I have never succesfully bred fish (harlequin rasboras had their own plan, layed eggs, and apparently found them quite tasty.) But if you think the breeding net is big enough for these babies (fry) keep them in there. Try to get another tank. Sell them to good owners


----------



## scooterlady (May 10, 2011)

I've been pretty successful at breeding lemon tetras...at they must be pretty happy. They end up eating most of the eggs, but I still get around 12-15 fry per batch. I've been catching them and getting them into a 10 gallon I happened to have ready. I have approximately 25-30 fry altogether now...


----------



## jrman83 (Jul 9, 2010)

Letting nature take its course and only letting the strong survive is a good way to keep population under control. The effects of which you will not see until quite a few months down the road. A Livebearer's gestation period is about 30days, so you will soon see more. Hard to let that happen when it could be your frst ones.


----------



## Summer (Oct 3, 2011)

I totally understand! I have live bearers, i knew they would breed and I wasnt worried about them eating them....Then I noticed a baby and got excited haha. Still letting nature take it's course, but darn are those baby fishies cute!!!


----------



## Underwater City (Nov 6, 2011)

I know, right? 

That is what I thought in the beginning as well....I don't want more fish, just let nature do what nature does and if some survive, we'll cross that bridge. 

I DID get a breeder net just in case and this morning, I caught three adorable baby panda platys. I put them in the net and put two balls of java moss in there instead of the ugly plastic plants.

The mean ol' Danios kept chasing them and trying to eat them and it's one thing if I don't see it, it's another if I see a baby fish in trouble.

Gah.

We'll see if I have any luck with baby fish rearing. I only saw two or three in the beginning and I have three in the net...I really have not seen more.

I will do this, see what happens, if they make it, I'll see if the mom and pop fish store will buy them, (the big chain will not), and if they won't, then I'll have to rethink the nature thing.

Records supplied:
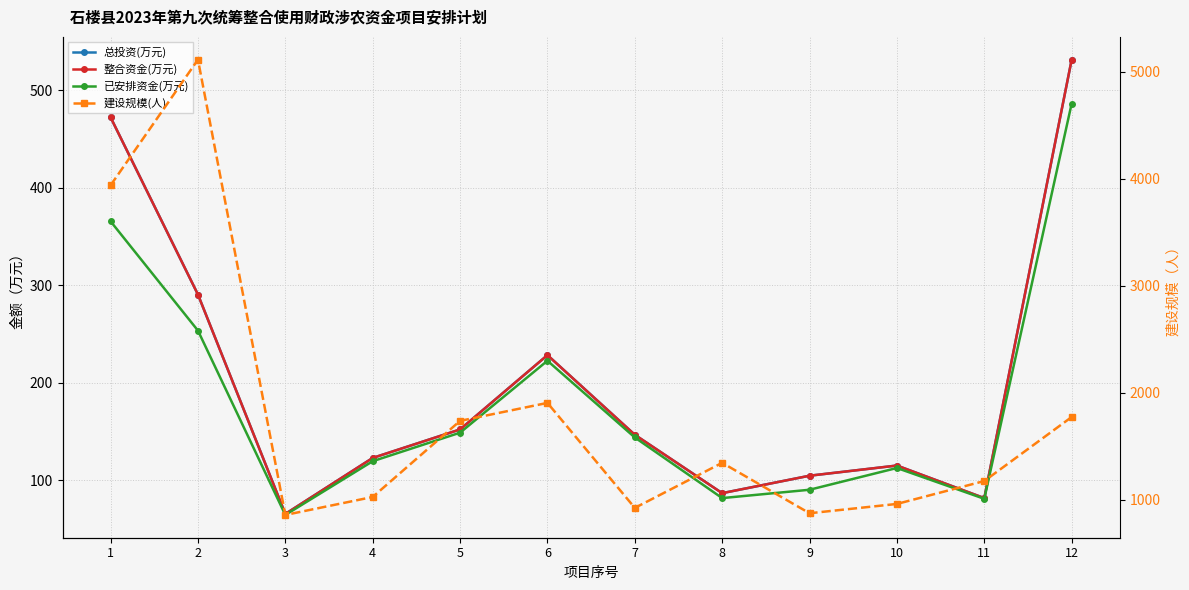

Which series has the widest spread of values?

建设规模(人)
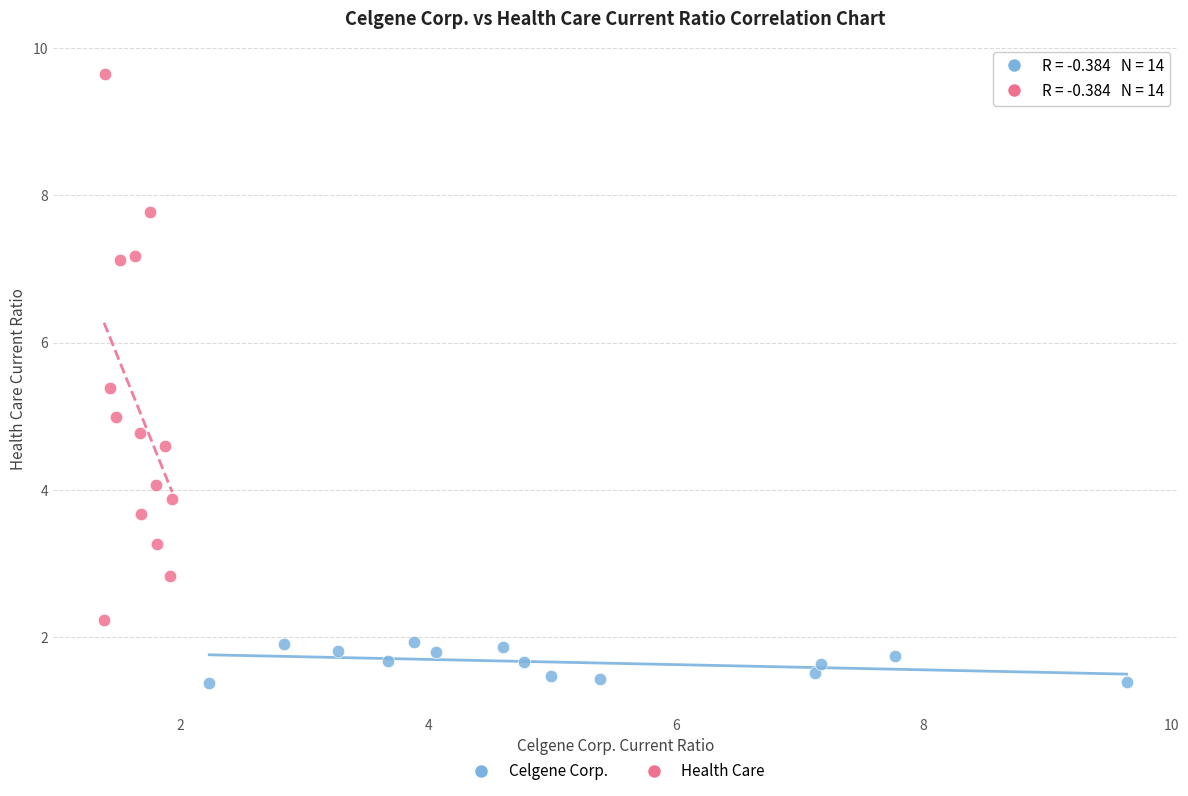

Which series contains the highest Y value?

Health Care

==

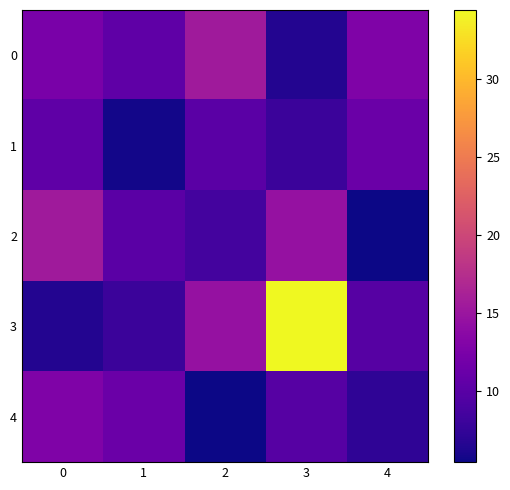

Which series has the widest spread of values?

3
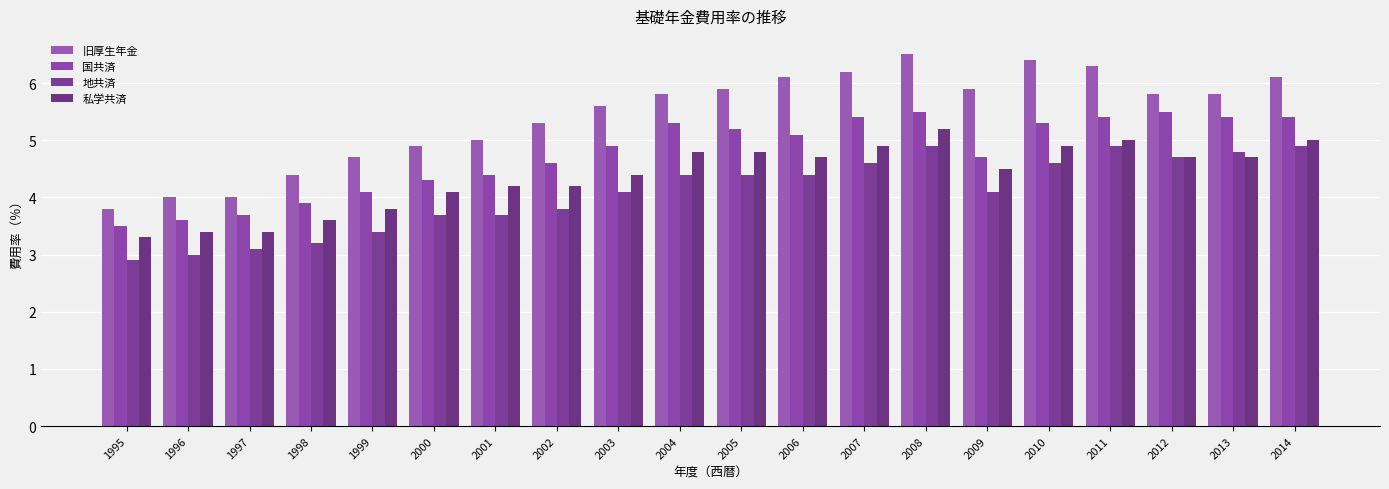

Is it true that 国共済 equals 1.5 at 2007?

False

Required tasks:
1: In the fish-breeding thread, what did the poster who caught three baby panda platys put in the breeder net in place of the plastic plants?
2: Write the next part of the fish-breeding thread, picking up right after its final post.

Answers in order:
1: Two balls of java moss.

2:
But you are right, it is HARD when you see the tiny cute baby fish with their tiny little eyeballs, (that's the part that gets me), swimming around. 

They are quick, though. Quick!

So...now that they are in the net...I just leave them alone? Drop a flake every other day or so?


----------



## Sherry (Nov 22, 2011)

Congratulations on your platy fry. I just have platy's in my big tank. All different kinds. Sunset, Redwag, mm blue and rainbow's. I love the blue's. I have 18 babies too. 10 sunsetxblue babies that are 3 weeks old. 6 redwagxblue babies that are 1.5 weeks old. I left them in the tank to defend for themselves. My 3 rainbows are very fat right now and I do have my mmblue in the breeder net. She is due any day now. The only reason I have her in there is because my daughter wants some blue's for her tank. So I am saving as many as I can from her. 
With the babies, you have to feed them small meals many times a day. I do use little bits food from the lfs but you can feed them very very finely crushed shrimp or flake food. All my guys don't usually chase the babies. They are getting very brave coming up to the surface and feeding like the adults. They are so cute...
HTH


----------



## Underwater City (Nov 6, 2011)

Sherry said:


> Congratulations on your platy fry. I just have platy's in my big tank. All different kinds. Sunset, Redwag, mm blue and rainbow's. I love the blue's. I have 18 babies too. 10 sunsetxblue babies that are 3 weeks old. 6 redwagxblue babies that are 1.5 weeks old. I left them in the tank to defend for themselves. My 3 rainbows are very fat right now and I do have my mmblue in the breeder net. She is due any day now. The only reason I have her in there is because my daughter wants some blue's for her tank. So I am saving as many as I can from her.
> With the babies, you have to feed them small meals many times a day. I do use little bits food from the lfs but you can feed them very very finely crushed shrimp or flake food. All my guys don't usually chase the babies. They are getting very brave coming up to the surface and feeding like the adults. They are so cute...
> HTH


A-ha! Several times a day! Ok. I have been really crushing the flakes that I have because the other food I have is bigger than them so I'm not yet using it. 

I have caught 4, they are still alive! It's been almost a week, I can't believe it.

I have seen a few still in my really tall plant in the back of the tank near a corner that the mean Danios have been trying to eat. Last night I observed for quite some time and I think there are three more out there but I can't get to them because they are tiny, fast and I'll totally uproot everything trying to get them. (And maybe put them in danger while trying to rescue.)

Here's a question: In a few weeks I intend on changing over from gravel to sand. (I have 60 pounds of sand for a 40 gallon...probably won't need all of it but just in case, I got extra.) I was wondering how hard this would be on the little babies. (I know the name is "fry" but I will continue to call them babies because that is what they are and they are too cute to be called, "fry". Reminds me of frying fish and people eating them.)

How long does it take baby platys to grow to a decent size where I can let them out of the breeding net and they won't be eaten by the Danios, (who aren't that large as it is), and can handle me changing things up in the tank?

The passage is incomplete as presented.